Patient: Chang Moumou, male, 44 years old, Datong, Shanxi Province, work unit: Datong Railway Section Date of admission 2009-10-21 Date of discharge 2009-12-24; total hospitalization 64 days Complaint: half a month after aneurysm clamping, fever for 6 days. History: The patient underwent “aneurysm clamping” in the Third Hospital of Datong City, Shanxi Province for aneurysm half a month ago, and woke up after one day of post-operative coma without nausea and vomiting, and without physical activity disorder; however, he developed persistent fever and fuzzy consciousness 6 days ago, and his body temperature was constantly above 39 degrees, and the use of antipyretic drugs and physical cooling measures were almost ineffective. The use of antipyretic drugs and physical cooling measures were almost ineffective. A cranial CT examination at a local hospital showed that the ventricles were slightly enlarged bilaterally, and he came to our hospital for treatment today. Admission: level of consciousness: blurred consciousness; orientation (uncooperative); memory (uncooperative); calculation (uncooperative); language (uncooperative); right eye inversion and limited up and down vision (oculomotor nerve palsy); muscle strength: left upper limb: grade IV; left lower limb: grade IV; right upper limb: grade II; right lower limb: grade IV. Pathological reflexes: left/right
Babinski’s sign was positive; left/right Chaddock’s sign was positive. Meningeal irritation sign: term strength: absent; kernig’s sign: negative. Supplementary investigations: 2009-10-6
Cephalometric CT: enlarged lateral ventricles; right frontotemporal hypointense shadow, right post-craniotomy manifestation; admission diagnosis: 1. right post-aneurysm clamping 2. hydrocephalus, 3. hypertensive disease grade 1 Status at admission (October 21, 2009): body temperature 39.5 degrees. Can open eyes automatically, but confused, non-verbal, limited right eye inversion and up-and-down vision, right pupil larger than left (3.5:2.5 mm) (actinic nerve palsy), little voluntary activity of both lower limbs, grade 3 muscle strength when stimulated; grade 4 muscle strength of both upper limbs. Intracerebroventricular cerebrospinal fluid decompression and cerebrospinal fluid decontamination were started the day after hospitalization, and the body temperature began to drop significantly to below 38 degrees the day after surgery, and dropped to about 37 degrees on the third day of treatment. His mental status also improved significantly. After roughly one month of treatment, the function of voluntary movement of both lower and upper extremities basically returned to a normal level. On December 4, 2009
On December 4, 2009, a ventriculo-abdominal shunt was performed under general anesthesia, and the postoperative recovery was smooth.

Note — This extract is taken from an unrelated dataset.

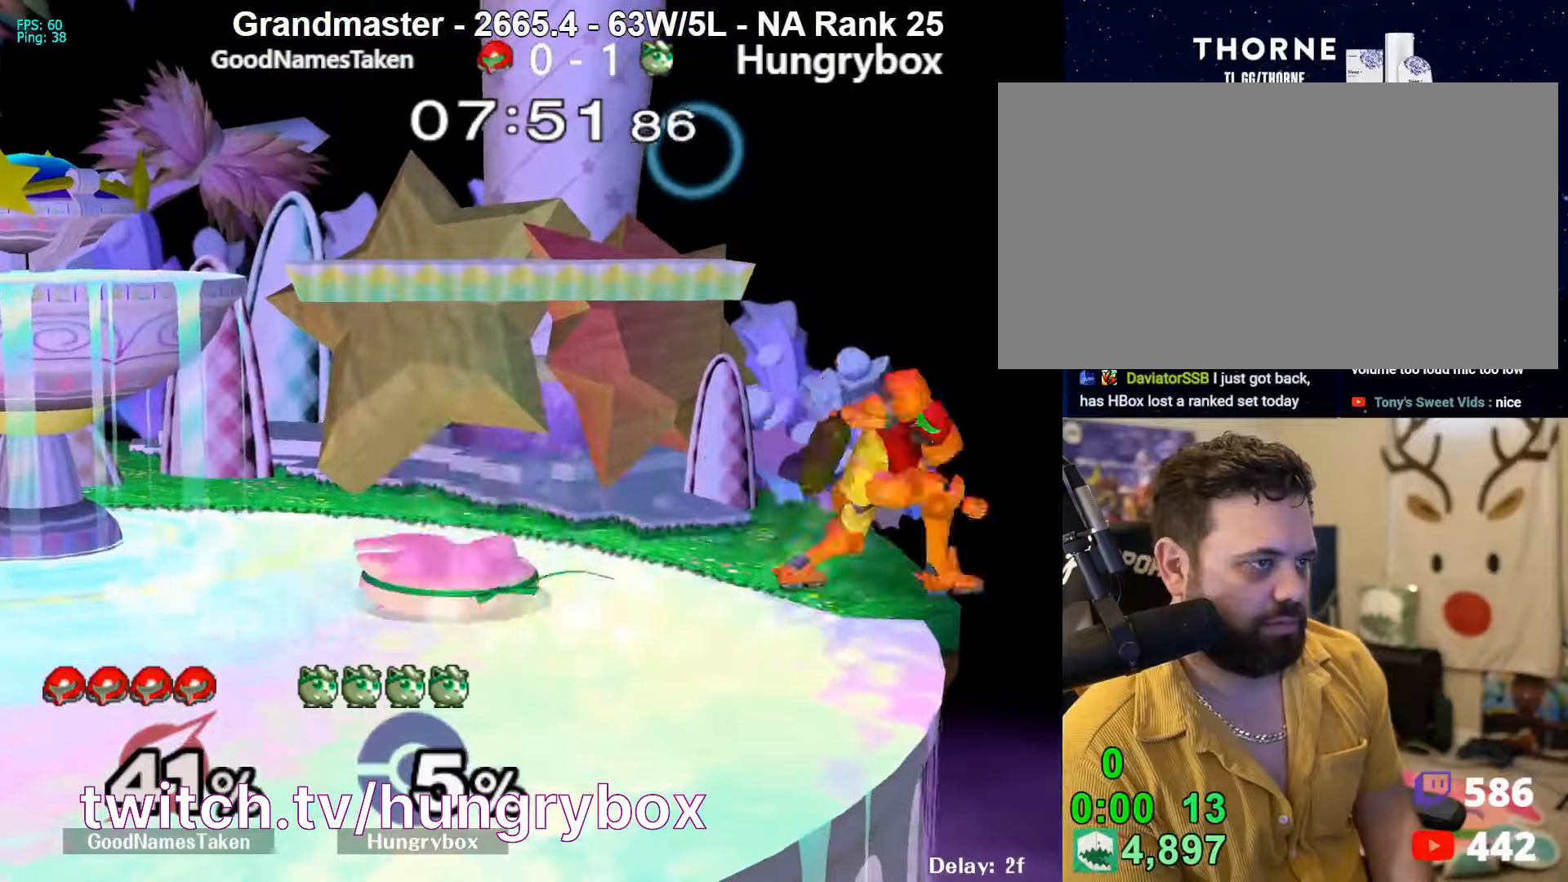
{"buttons": [], "left_stick": "right", "right_stick": "center", "events": [[34, "left_stick", "down-left"], [67, "R1", "down"], [167, "R1", "up"], [200, "left_stick", "center"], [434, "left_stick", "up-right"], [500, "left_stick", "right"]]}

Discharge follow-up: He returned to work in his original unit 2 months after discharge and was fully competent to do his original job as a senior accountant. 2010 November 22, 2010 when he was rechecked that he resumed his original job 10 months after recovery: expert commentary by Professor Li Xiaoyong, founder of cerebrospinal fluid neurosurgery There are three main aspects of treatment for ruptured intracranial aneurysm subarachnoid hemorrhage: 1), prevention of rebleeding of the aneurysm prevention of re The treatment of hemorrhagic brain injury is currently treated by cranial aneurysm clamping or endovascular aneurysm spring coil filling; 2), because ruptured aneurysm bleeding can cause secondary cerebral ischemic damage due to cerebral vasospasm, so the use of anti-vasospasm and improve cerebral blood perfusion drug treatment is not necessary; 3), the treatment of secondary subarachnoid hemorrhagic hydrocephalus.